Doch es gibt kaum Hoffnung auf eine Wiederannäherung, selbst wenn Ankara Reformpläne vorlegt. Denn die willkürlichen Verhaftungswellen gegen Andersdenkende halten an. Neue Gesetze und Vorschriften, die notwendig wurden, weil mit dem Referendum das Präsidialsystem eingeführt wurde, unterminieren alle demokratischen Regeln. So wird es demnächst Parlamentariern verboten sein, Begriffe, wie „Kurden“ oder „Völkermord an Armeniern“ in den Mund zu nehmen, weil diese angeblich das Türkentum beleidigen.

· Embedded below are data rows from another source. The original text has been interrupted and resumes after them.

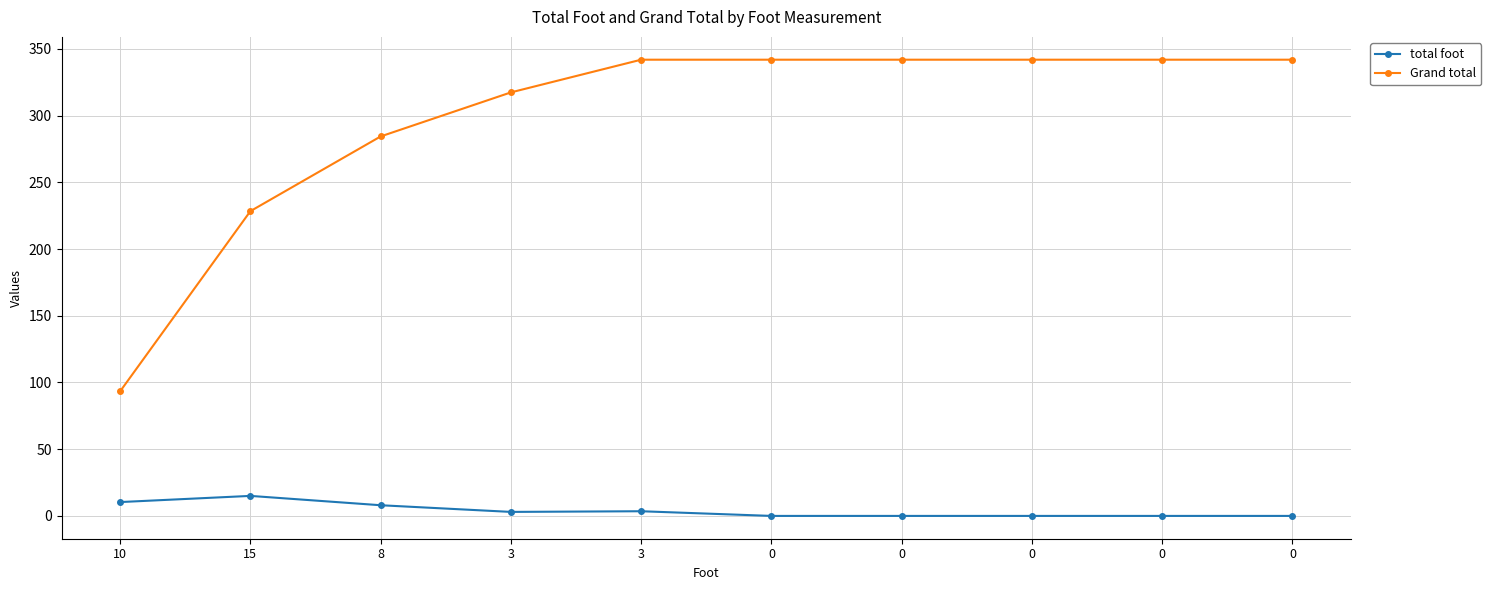

Does the chart have visible grid lines?

Yes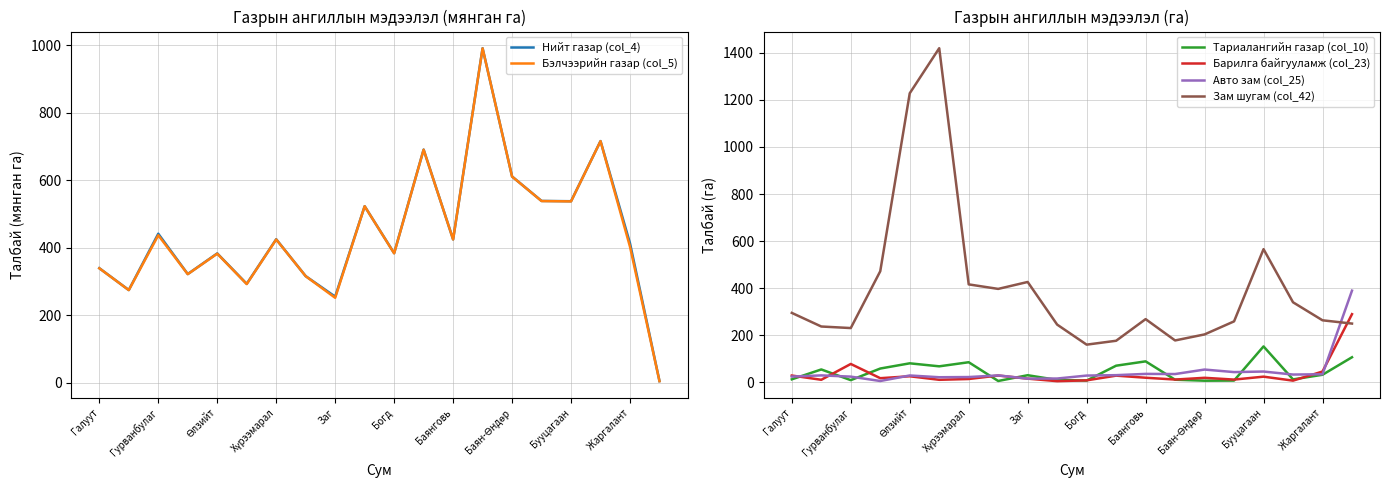

How many times do Нийт газар (col_4) and Тариалангийн газар (col_10) cross each other?

1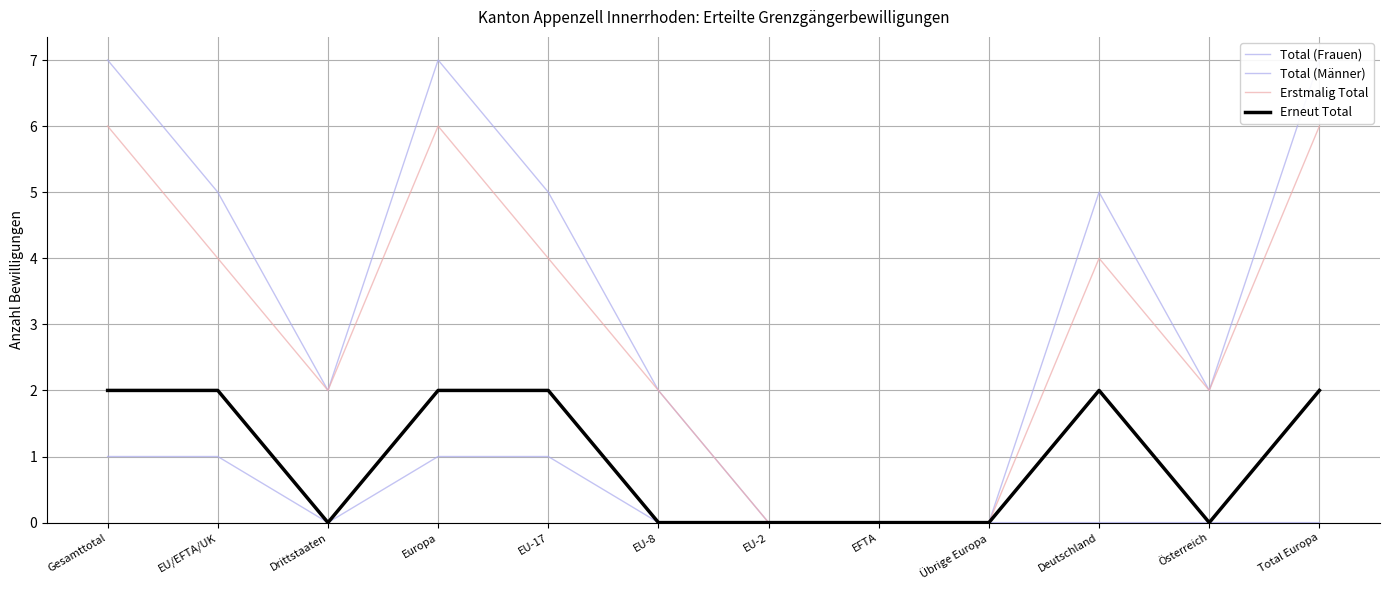

List the labels in order of Total (Frauen) value, largest first.

Gesamttotal, EU/EFTA/UK, Europa, EU-17, Drittstaaten, EU-8, EU-2, EFTA, Übrige Europa, Deutschland, Österreich, Total Europa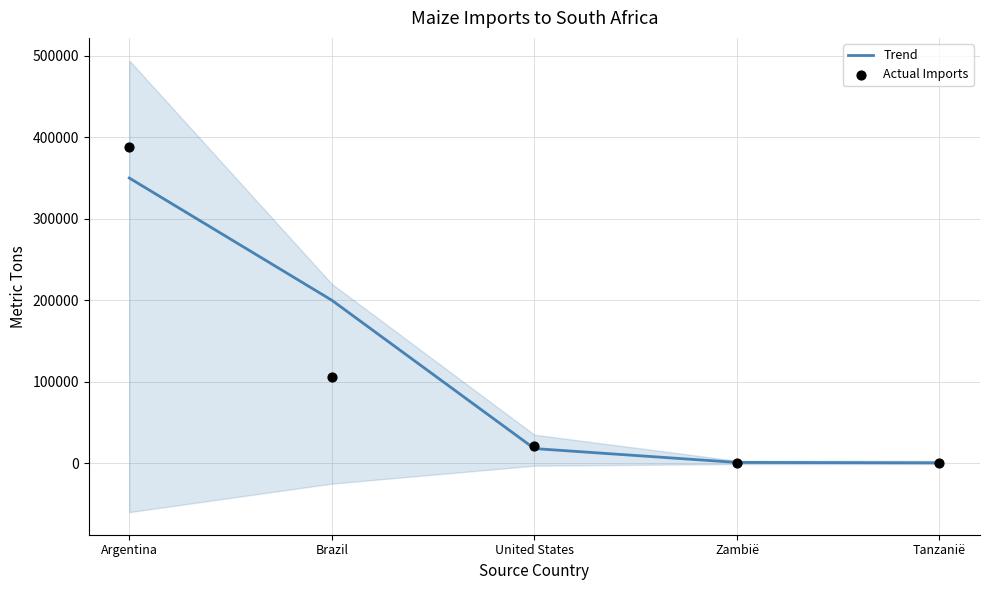

Which series has the largest Y range (max minus min)?

Actual Imports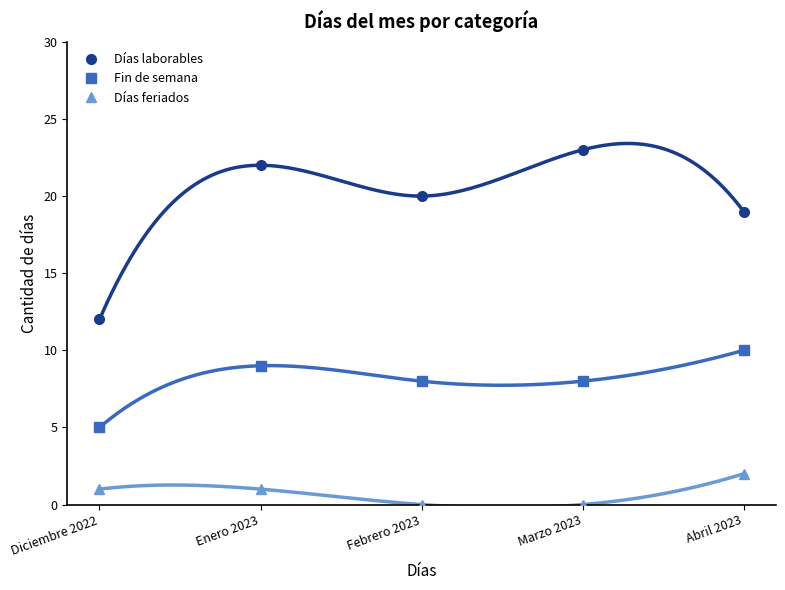

Where does the Días feriados series first go above 1?

Abril 2023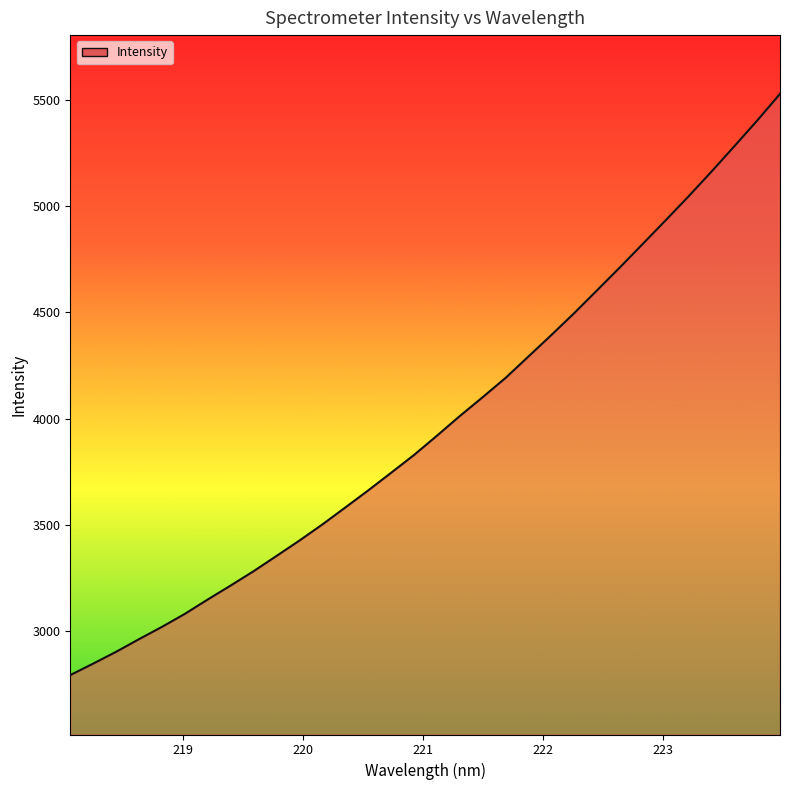

What is the maximum value shown in the chart?

5527.0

Die Opposition formiert sich unterdessen erneut. Mit einem Marsch für Gerechtigkeit weckte der Oppositionsführer Kemal Kilicdaroglu neue Hoffnungen. Doch der politischen Opposition steht ein noch längerer Weg bevor als der von Ankara nach Istanbul. Niemand weiß, ob sie den internen Widersprüchen standhalten können. Kommenden Dienstag treffen sich Beamte beider Seiten in Brüssel, um über die Zukunft der Beziehungen zu sprechen. Konkrete Resultate aus diesen Gesprächen sind kaum zu erwarten, sondern eher eine „EU-Lösung“, die alles offen lässt.